(Figure understanding tasks)

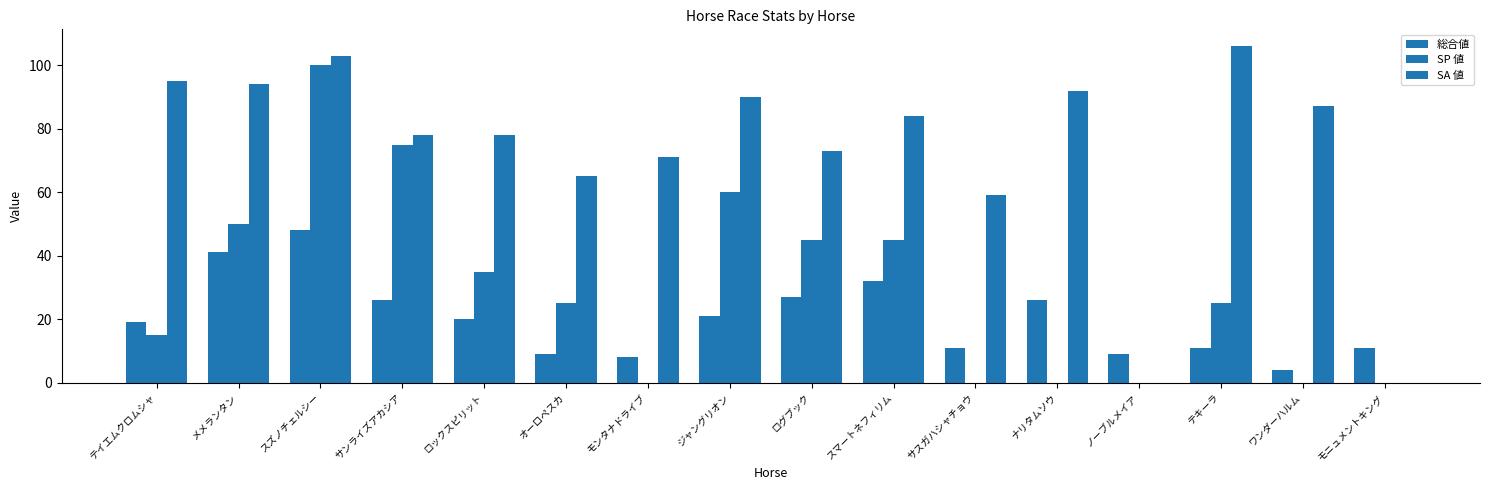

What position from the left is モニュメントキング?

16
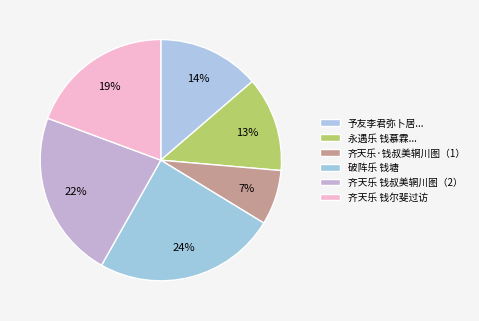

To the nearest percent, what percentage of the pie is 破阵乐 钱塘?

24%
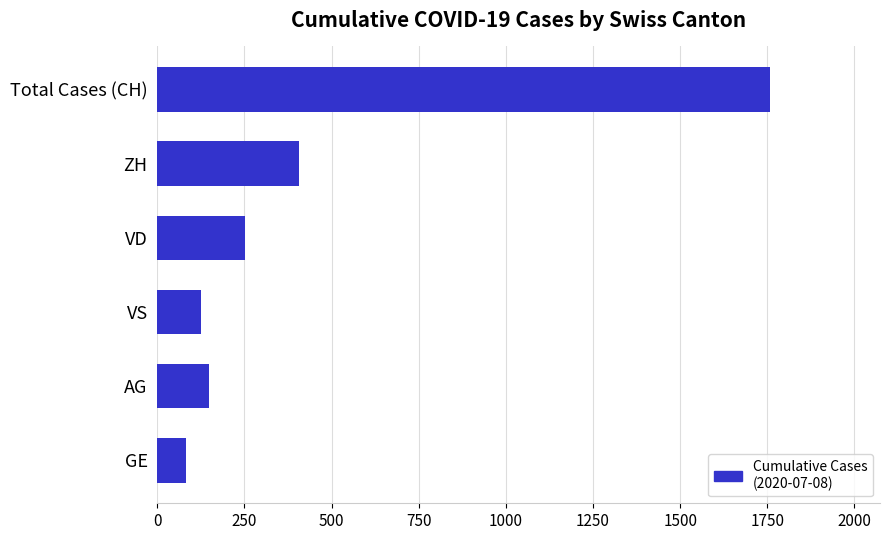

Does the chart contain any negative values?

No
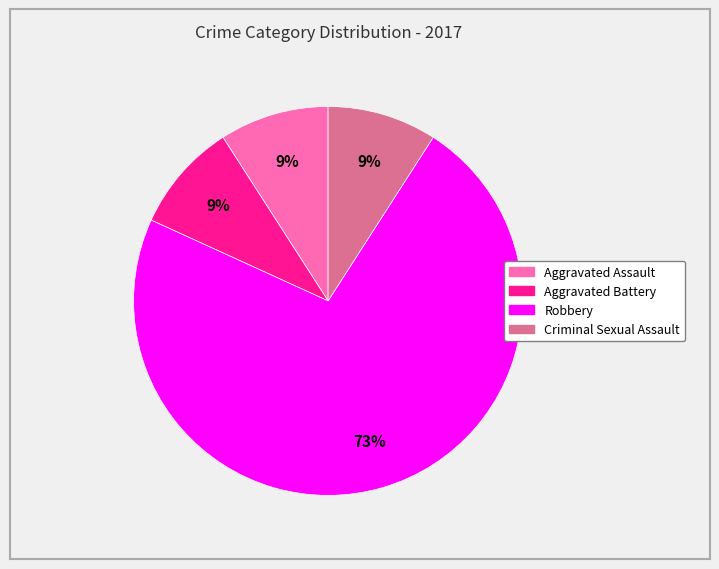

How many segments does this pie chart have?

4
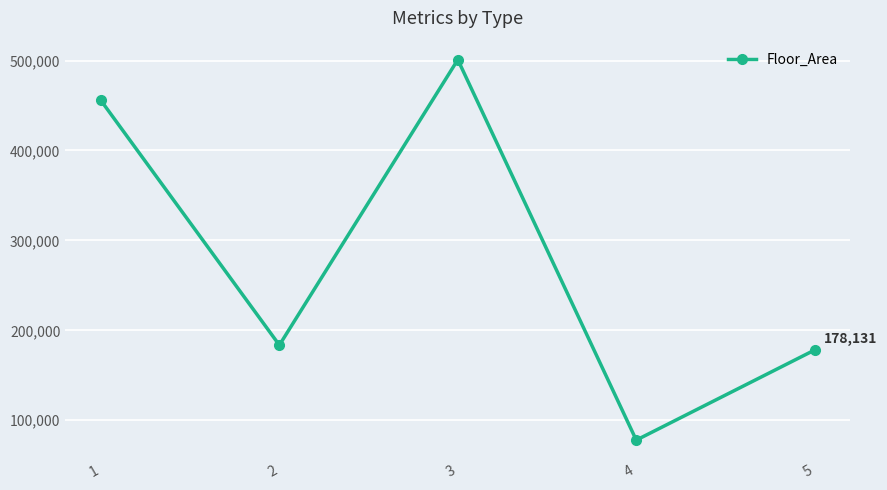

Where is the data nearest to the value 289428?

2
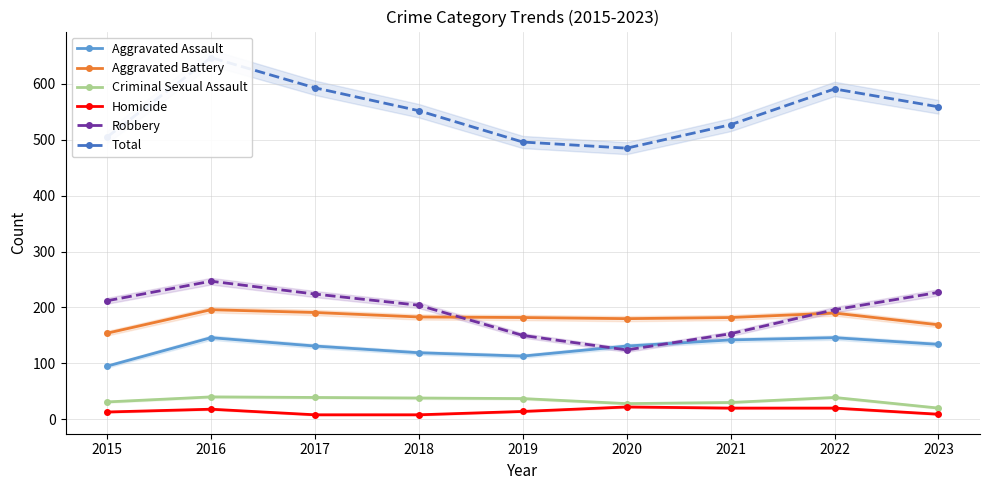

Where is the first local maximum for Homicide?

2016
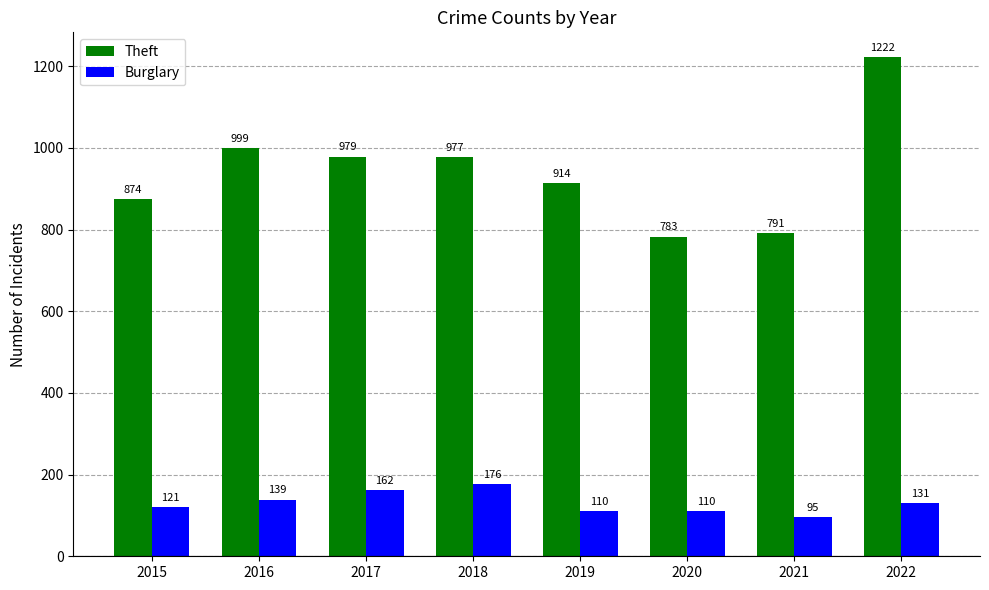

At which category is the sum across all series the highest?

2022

## Your task:
Please return every line of the data above word for word, leaving out the pictures.

## Response area:
What position from the left is モニュメントキング?

16

To the nearest percent, what percentage of the pie is 破阵乐 钱塘?

24%

Does the chart contain any negative values?

No

How many segments does this pie chart have?

4

Where is the data nearest to the value 289428?

2

Where is the first local maximum for Homicide?

2016

At which category is the sum across all series the highest?

2022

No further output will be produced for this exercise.